CLASSIC
Canadian Land Surface Scheme including Biogeochemical Cycles
Regression Testing Toolkit

This collection of scripts works together to perform regression testing.

What is Regression Testing?

Regression testing is a form of software testing that entails re-running tests on software after changes are introduced. The goal is to ensure that the same tests that passed before the changes, still pass after the changes. There are many different types of regression tests, but this particular suite is checksum-based. This means that any change to the logic of CLASSIC will radically change the outcome of the tests.

What do these tests tell us?

The verification.sh script compares the checksum produced by CLASSIC to the checksum from a previous run. If they are identical, it means the logic of the program is unchanged. This is extremely valuable information when we only want to change the structure of the program, such as refactoring, commenting, and adding modules that are not yet being called.

If a developer is adding to or changing the logic of the program, these regression tests will fail, and that is to be expected. Once the changes are fully implemented, new checksums can be generated to compare future runs to.

How to run the tests

This testing suite was designed to be run automatically in the continuous integration pipeline implemented on the supercomputer. Manual checksum testing can be done, but will require significant effort from the tester.

Running the tests on the supercomputer

The regression tests will be performed whenever a commit is pushed to the code repository. If you are using your own fork of the repository, it is crucial that pipelines are enabled and that a runner is available to execute the commands. As of 2019/07/01, Shared Services has an account with a shared runner to be used for in-house projects, including CLASSIC. This is the runner that is enabled on the main CLASSIC repository. It is recommended that this same runner is used for other forks.

When you are finished with your changes to the code, commit and push them. The pipeline status can then be viewed from the GitLab web interface. If the pipeline passes, the regression tests were successful (and thus the checksums were unchanged). Again, if the changes to the code were meant to change the internal logic, then the checksums will fail, and that is ok. However, if the goal of the changes was structural, and the testing suite fails, then the changes should be reexamined.

Running the tests manually

If these tests are being run outside of ECCC's supercomputer environment, then the only necessary file is regtest.py. A baseline checksum needs to be established, so this is best done before any changes are introduced. Run CLASSIC like normal, and note the output directory. Open regtest.py, and change the output_directory variable to the absolute path of your output directory. Then run python3 regtest.py. If you navigate to the output directory, there should now be a checksums.csv file. Copy this file somewhere else for reference.

After you have made non-logical changes to the code, run CLASSIC again. Be sure to use the same job options file, with the same input files. Repeat the process of running regtest.py on the output. You should have a new checksums.csv file in your output directory. The only step left is to use diff [checksum_file_1] [checksum_file_2] with the before-and-after checksum files. An empty diff result indicates a pass of the regression test (identical checksum files).

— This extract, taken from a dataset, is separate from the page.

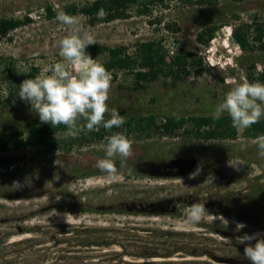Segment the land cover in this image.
<instances>
[{"label": "rangeland", "instance_id": "1", "mask_svg": "<svg viewBox=\"0 0 264 264\" xmlns=\"http://www.w3.org/2000/svg\"><path fill=\"white\" fill-rule=\"evenodd\" d=\"M93 1L0 0V19H30L0 37V79L14 76L21 84L32 68L39 69L41 78L49 74L52 65L63 62L59 42L72 32V27L56 19L57 14ZM194 1L154 4L146 15L132 6L128 18L95 25L82 14L73 15L81 35L90 34L93 44L125 47L133 53L138 43L161 40L166 63L186 50L196 53L208 68L200 77L176 82L160 78L138 91L132 90L131 74L110 72L109 110L126 117L155 115L158 121L171 115L210 116L229 89L247 78L251 65L255 76L264 74V49L259 48L255 30L264 27V0ZM48 8L56 13L54 17H48ZM212 25L219 30L204 46L196 36ZM235 30L246 39L247 49L233 41ZM9 81L0 88V132L43 124L14 91L15 82ZM127 137L134 140L133 155L115 158V176L96 167L105 156L106 142L53 155L30 147L17 151L25 160L0 169V264H214L210 258L186 255L191 250H218L225 259H246L243 246L216 234H238L232 221L247 225L239 234L264 233L261 138H243L241 131L235 140L211 142L182 136ZM170 163L173 172H187L161 176L162 165ZM197 171L195 178H189ZM197 202L205 204L210 214L229 220V225L210 217L189 223L187 208ZM167 243H181L176 249L183 254L169 258L132 254L169 251L173 247Z\"/></svg>", "mask_w": 264, "mask_h": 264}, {"label": "trees", "instance_id": "2", "mask_svg": "<svg viewBox=\"0 0 264 264\" xmlns=\"http://www.w3.org/2000/svg\"><path fill=\"white\" fill-rule=\"evenodd\" d=\"M167 1H186L193 3V0H95L79 8L76 6L66 7L64 12L71 16L82 14L90 25H95L128 18L129 14L127 11L132 6L137 8L139 14H150L151 5L164 4ZM194 2V4H206L212 1L195 0ZM101 9H103L105 15H100ZM47 15L51 18L56 13L48 8ZM29 22L30 19L28 18L25 20L0 19V37L6 36L8 33ZM166 28L173 31L178 30L175 25H167ZM218 30L219 27L216 25L206 27L196 36V39L200 44L207 46L215 37ZM255 30L257 31L258 40L261 42L259 48L264 49V27L258 25ZM232 39L241 48H248L246 39L241 37L237 30L232 32ZM86 51L94 59L104 56L98 62L109 72H128L131 74L133 77L132 90L134 91L143 90L147 84L155 82L160 78L171 77L176 82L185 80L190 76L200 77L204 72L208 71V68L203 66L202 58L198 57L196 53L186 50L180 51L177 57L172 59L170 63H166L161 40L138 43L133 53H129L125 47L109 48L99 44L88 46ZM250 68H254V65H251ZM251 69H249L247 74V80L250 83L264 81V74L255 76ZM11 71L8 69L7 73L10 74ZM38 73V68H32L31 73L22 77V79L36 78ZM115 73L113 74L114 78L116 77ZM9 79L15 82L14 84L16 85L13 88L19 94L20 84L14 76L8 75L4 80L0 79V88L1 84ZM1 97L0 92V108L1 106L3 107ZM122 116L125 118V123L120 128H112L109 130L100 126L98 130L88 131L85 129L80 131L75 137L66 134L68 129L64 125L52 126L46 123L31 126L26 131L9 130L0 132V169H8L16 164L22 163L26 156L18 154L17 151L24 148H37L43 155H53L59 150L70 151L74 147L90 146L92 144L106 142L105 137L115 132H122L126 136L134 135L138 139L145 140L153 137L173 138L182 136L183 138L205 142L226 141L235 140L238 137L239 131H241V136L246 139L255 140L264 137V117L247 129H237L232 126V121L228 114H223L220 119H214V115H171L163 117L160 121H158V117L155 115ZM109 118L106 117L105 120ZM84 123L85 121L82 119L78 121L80 125ZM174 165H177L176 162ZM170 166L172 167V164ZM182 167H187V164ZM168 173L170 172L168 171Z\"/></svg>", "mask_w": 264, "mask_h": 264}, {"label": "clouds", "instance_id": "3", "mask_svg": "<svg viewBox=\"0 0 264 264\" xmlns=\"http://www.w3.org/2000/svg\"><path fill=\"white\" fill-rule=\"evenodd\" d=\"M100 15H105L103 9ZM56 19L72 27L71 34L59 42L63 62L52 65L48 69L49 74L42 78L37 76L23 80L19 86V98L31 105L41 123L64 125L68 129L66 134L71 137L85 129L98 130L100 126L109 130L120 128L125 118L116 109L109 110L107 103L112 74L86 51L94 43L92 36L81 35L79 21L75 16L60 11ZM109 112L110 118L105 120ZM224 113L228 114L232 126L237 129H247L259 122L264 117V84L250 83L247 78L237 82L217 105L214 119H220ZM81 119L85 121L83 125L78 124ZM105 140V156L97 160L96 167L109 176H115L118 173L115 158H130L133 155L134 140L122 132L106 136ZM259 149L260 155L264 156V138H261ZM197 174L198 171L189 178H195ZM176 179L183 183L182 178ZM205 217L223 221L227 226L230 223L222 215L210 214L203 203L188 206L189 223L198 224ZM231 223L235 224V232L238 234L223 238L243 246V255L249 264H264V233L239 234L247 225L237 221Z\"/></svg>", "mask_w": 264, "mask_h": 264}, {"label": "flooded vegetation", "instance_id": "4", "mask_svg": "<svg viewBox=\"0 0 264 264\" xmlns=\"http://www.w3.org/2000/svg\"><path fill=\"white\" fill-rule=\"evenodd\" d=\"M171 166L170 165H165L164 166L162 165V172L163 174L161 176H165V177H175V176H180V174H183V173H186L187 171L186 170H181L179 172H173L171 170ZM168 171L170 173H168ZM167 172V174H166ZM168 206V204H167ZM161 208V206H160ZM171 208L175 209L174 206ZM162 210H164V208H162ZM216 236H218L220 239L224 240L223 237H231L230 235H227V234H216ZM145 243L146 245H148L146 242H143ZM171 243V242H170ZM170 243H167L165 245H168L169 247H173L171 250L169 251H156V250H152V251H149L147 250L146 252H133L132 254L134 255H141V256H147V257H150V258H155L157 256H160L162 258H169V257H172L174 255H182L183 253H181L180 250H177L176 247H178L181 243L177 244V243H174V244H171ZM163 243H161L162 245ZM186 255L188 256H192V257H206V258H210L212 259V261L214 262V264H249V262L247 261V259H238V260H233L231 258H223L224 256H226L225 254H221L218 250H201V251H194V250H191L189 251V253H187Z\"/></svg>", "mask_w": 264, "mask_h": 264}]
</instances>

Creating new test cases (supercomputer)

At the time of writing, there are currently three test cases being run in the pipeline: ctem_on, ctem_off, and ctem_compete. Each of these references a particular job options file as well as tasks in the pipeline. In order to create new test cases, we will add to these.

  • First, a job options file should be created. The current runpath for checksum testing is /space/hall3/sitestore/eccc/crd/ccrp/scrd530/classic_checksums/. Navigate to this runpath, and into the input_files subdirectory. For simplicity's sake, it is best to copy one of the existing job options files (to keep the same input netcdf files) and simply tune the parameters to the new test case. The new file should be named job_options_[name_of_test_case].txt.
  • Next, we will make a new submission script. Navigate to tools/regression_testing/submission_scripts/ in your repository, and copy one of the existing submission scripts. Rename it to job_submit_[name_of_test_case].sh. Only two lines in the submission script must be modified, and both are at the top:
    • /space/hall3/sitestore/eccc/crd/ccrp/scrd530/classic_checksums/[name_of_test_case]
    • /space/hall3/sitestore/eccc/crd/ccrp/scrd530/classic_checksums/input_files/job_options_[name_of_test_case].txt
  • Finally, we will create a new task by modifying .gitlab-ci.yml in the root of the repository. Again, this is best done by copying and modifying an existing test case. Two tasks in total need to be added: a run and a test. As an example, copy the run:ctem_on and regression_test:ctem_on jobs. Wherever you see ctem_on in these new jobs, change it to [name_of_test_case]. Push the changes and see if your new test case works!